Interrogé sur le fait que l'ASN s'occupait de sûreté mais pas de sécurité nucléaire, Pierre-Franck Chevet a estimé que ces deux questions "ne relevaient pas de la même gouvernance" mais s'est dit près à étudier un éventuel rapprochement des problématiques.
Une carrière débutée à l'ASN
Directeur général de l'énergie et des matières premières depuis 2007 puis directeur général de la direction générale de l'énergie et du climat (DGEC) qu'il a créée, Pierre Franck Chevet connaît bien la maison. Cet ingénieur général du Corps des Mines de 51 ans a en effet débuté sa carrière à l'ASN en 1986, année de la catastrophe nucléaire de Tchernobyl.
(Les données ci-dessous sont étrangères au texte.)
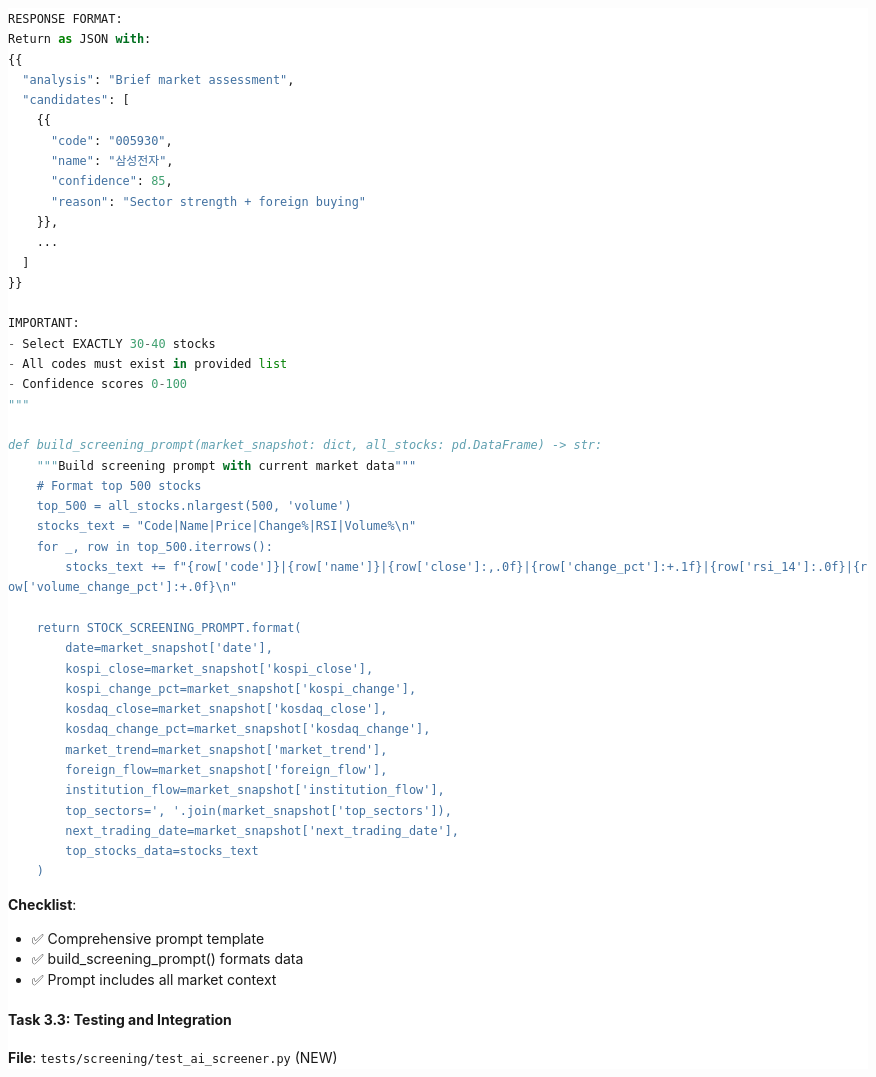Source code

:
 ```python
RESPONSE FORMAT:
Return as JSON with:
{{
  "analysis": "Brief market assessment",
  "candidates": [
    {{
      "code": "005930",
      "name": "삼성전자",
      "confidence": 85,
      "reason": "Sector strength + foreign buying"
    }},
    ...
  ]
}}

IMPORTANT:
- Select EXACTLY 30-40 stocks
- All codes must exist in provided list
- Confidence scores 0-100
"""

def build_screening_prompt(market_snapshot: dict, all_stocks: pd.DataFrame) -> str:
    """Build screening prompt with current market data"""
    # Format top 500 stocks
    top_500 = all_stocks.nlargest(500, 'volume')
    stocks_text = "Code|Name|Price|Change%|RSI|Volume%\n"
    for _, row in top_500.iterrows():
        stocks_text += f"{row['code']}|{row['name']}|{row['close']:,.0f}|{row['change_pct']:+.1f}|{row['rsi_14']:.0f}|{row['volume_change_pct']:+.0f}\n"

    return STOCK_SCREENING_PROMPT.format(
        date=market_snapshot['date'],
        kospi_close=market_snapshot['kospi_close'],
        kospi_change_pct=market_snapshot['kospi_change'],
        kosdaq_close=market_snapshot['kosdaq_close'],
        kosdaq_change_pct=market_snapshot['kosdaq_change'],
        market_trend=market_snapshot['market_trend'],
        foreign_flow=market_snapshot['foreign_flow'],
        institution_flow=market_snapshot['institution_flow'],
        top_sectors=', '.join(market_snapshot['top_sectors']),
        next_trading_date=market_snapshot['next_trading_date'],
        top_stocks_data=stocks_text
    )
```

**Checklist**:
- ✅ Comprehensive prompt template
- ✅ build_screening_prompt() formats data
- ✅ Prompt includes all market context

#### Task 3.3: Testing and Integration
**File**: `tests/screening/test_ai_screener.py` (NEW)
D'abord adjoint au chef du bureau de contrôle de la construction nucléaire, il est devenu sous-directeur chargé des réacteurs électrogènes (réacteurs à eau sous pression et Superphénix), puis a été nommé adjoint d'André-Claude Lacoste.
Il poursuit ensuite sa carrière dans les DRIRE d'Alsace puis du Nord-Pas-de-Calais et assure à ce titre les responsabilités de délégué territorial de l'ASN, en charge du contrôle de Fessenheim, de Cattenom puis de Gravelines. Il rejoint en 2005 le cabinet du Premier ministre Jean-Pierre Raffarin, en qualité de conseiller en charge de l'énergie, de l'industrie, de la recherche et de l'environnement. Dans ce cadre, il participe à l'élaboration des lois de 2006 sur la transparence et la sûreté nucléaires et sur la gestion des déchets et matières nucléaires, principales lois encadrant cette activité aujourd'hui.